§ **GOAL OF THE EXERCISE**
Take every line from the material that has the word "have" in it.

[MATERIAL SHOWN]

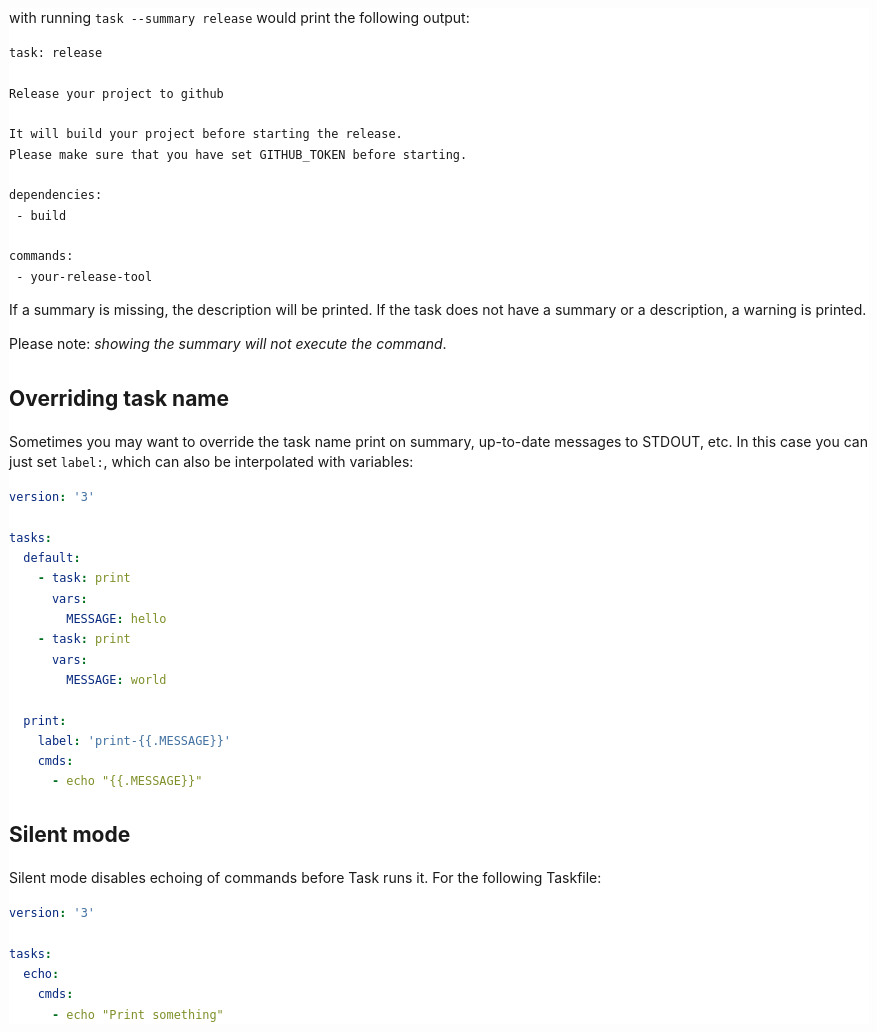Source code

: with running ``task --summary release`` would print the following output:

```
task: release

Release your project to github

It will build your project before starting the release.
Please make sure that you have set GITHUB_TOKEN before starting.

dependencies:
 - build

commands:
 - your-release-tool
```
If a summary is missing, the description will be printed.
If the task does not have a summary or a description, a warning is printed.

Please note: *showing the summary will not execute the command*.

## Overriding task name

Sometimes you may want to override the task name print on summary, up-to-date
messages to STDOUT, etc. In this case you can just set `label:`, which can also
be interpolated with variables:

```yaml
version: '3'

tasks:
  default:
    - task: print
      vars:
        MESSAGE: hello
    - task: print
      vars:
        MESSAGE: world

  print:
    label: 'print-{{.MESSAGE}}'
    cmds:
      - echo "{{.MESSAGE}}"
```

## Silent mode

Silent mode disables echoing of commands before Task runs it.
For the following Taskfile:

```yaml
version: '3'

tasks:
  echo:
    cmds:
      - echo "Print something"
```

[/MATERIAL SHOWN]

§ **WRITTEN REPLY**
Please make sure that you have set GITHUB_TOKEN before starting.
If the task does not have a summary or a description, a warning is printed.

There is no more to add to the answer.